Das Problem: Der Tank als ein wesentlicher Bestandteil der Optik ist Fake. Die an den tragenden Motorblock bzw. sein Rahmenheckfragment angeschweißten „Fenderstruts“ sind Fake. Und Faketechnik und Umbau vertragen sich nicht wirklich. Insofern sind die im Video gezeigten „Umbauten“ auch nur „Kosmetik“, weil echte Umbauten von Faketechnik OEM-Aufwand erfordern würden und damit weit jenseits der Möglichkeiten eines Customizers rangieren. Da ist ja BMW’s R18 weit mehr für Umbauten geeignet, weil hier eigentlich nur die Softail-artige Cantilever-Schwinge Fake ist und deswegen von dem Umbauern auch nicht wirklich angetastet wird (andere Federbeine, Felgen, Fender sind kein Schwingenumbau).

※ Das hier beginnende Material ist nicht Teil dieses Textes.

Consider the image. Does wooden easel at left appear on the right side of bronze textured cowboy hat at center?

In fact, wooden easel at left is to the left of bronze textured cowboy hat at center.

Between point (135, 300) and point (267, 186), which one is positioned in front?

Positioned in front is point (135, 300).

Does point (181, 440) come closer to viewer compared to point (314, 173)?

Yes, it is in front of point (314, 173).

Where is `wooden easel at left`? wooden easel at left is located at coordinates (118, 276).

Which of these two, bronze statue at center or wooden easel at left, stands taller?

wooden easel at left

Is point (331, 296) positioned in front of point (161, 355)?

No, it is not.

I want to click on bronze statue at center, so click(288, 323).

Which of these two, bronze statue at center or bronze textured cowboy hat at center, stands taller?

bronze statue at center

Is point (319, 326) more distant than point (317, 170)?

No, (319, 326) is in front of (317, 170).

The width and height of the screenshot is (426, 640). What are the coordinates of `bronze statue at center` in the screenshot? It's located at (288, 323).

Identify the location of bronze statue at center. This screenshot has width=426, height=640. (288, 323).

Harleys klassische Luftgekühlte standen bisher für möglichst wenig Faketechnik (eigentlich war nur die Softailschwinge eine solche), deswegen stand Harley immer im Zentrum des Umbauer-Universums und die modernen Moppeds als Inbegriff der Faketechnik (= nichts ist das, was es zu sein scheint, der eigentliche Content ist hinter nichtssagenden Covern versteckt, weil abgrundtief hässlich) ganz am Rande. Das ist bei Harley gerade am Kippen. Ich hätte den Engineeringaufwand dafür verwendet, so wie bei BMW’s R18, RE und Indians Thunderstroke-Reihe als Alleinstellungsmerkmal weiterhin sowenig Faketechnik wie möglich zu verwenden. Der Content ist bei diesen Beispielen ansehnlich, vorzeigbar und erfordert damit einen erheblich höheren Engineeringaufwand als die Technik mit Waschmaschinenoptik.

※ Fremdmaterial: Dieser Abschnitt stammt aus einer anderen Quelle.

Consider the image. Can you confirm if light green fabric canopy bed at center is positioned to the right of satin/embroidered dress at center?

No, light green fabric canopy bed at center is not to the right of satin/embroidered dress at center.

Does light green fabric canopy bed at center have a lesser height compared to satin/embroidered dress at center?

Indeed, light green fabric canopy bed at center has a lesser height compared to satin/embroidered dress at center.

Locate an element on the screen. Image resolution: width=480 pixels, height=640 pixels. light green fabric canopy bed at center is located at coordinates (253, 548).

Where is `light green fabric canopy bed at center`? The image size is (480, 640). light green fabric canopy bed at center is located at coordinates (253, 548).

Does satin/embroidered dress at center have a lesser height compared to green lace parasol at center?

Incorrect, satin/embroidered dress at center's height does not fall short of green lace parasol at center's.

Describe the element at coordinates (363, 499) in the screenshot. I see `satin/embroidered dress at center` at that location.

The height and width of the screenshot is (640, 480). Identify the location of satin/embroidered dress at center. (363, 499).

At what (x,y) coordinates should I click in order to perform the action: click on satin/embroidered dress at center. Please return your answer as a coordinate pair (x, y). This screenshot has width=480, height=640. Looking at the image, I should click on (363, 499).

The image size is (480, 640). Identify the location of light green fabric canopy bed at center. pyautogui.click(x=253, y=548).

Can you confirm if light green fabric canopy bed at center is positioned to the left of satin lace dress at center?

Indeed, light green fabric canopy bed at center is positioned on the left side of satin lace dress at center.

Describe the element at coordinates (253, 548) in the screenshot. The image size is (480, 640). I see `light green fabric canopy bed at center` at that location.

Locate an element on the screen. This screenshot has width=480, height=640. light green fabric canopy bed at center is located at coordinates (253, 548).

Fake ist daran im Grunde, dass eine hochmoderne Maschine auf gefakte Altoptik der klassischen Sportster getrimmt wurde. Damit ist es ein Commodity-Produkt. Wie jeder Betriebswirt weiß, lässt sich Commodity nur über Zahlen verkaufen: und zwar über das Verhältnis der technischen Parameter, i.e. der Leistungen im weiteren Sinne zum Preis. Das ist exakt das Gegenteil zu Premium. Hier lassen sich hohe Preise über die Alleinstellungsmerkmale erzielen, obwohl die technischen Parameter i.e. Leistungen weit unter dem Marktstandard liegen. Ein schönes Beispiel sind mechanische Uhren wie Rolex oder Jäger le Coultre, deren technische Parameter und Leistungen nicht im entferntesten die einer digitalen Kaufhaus — Uhr erreichen.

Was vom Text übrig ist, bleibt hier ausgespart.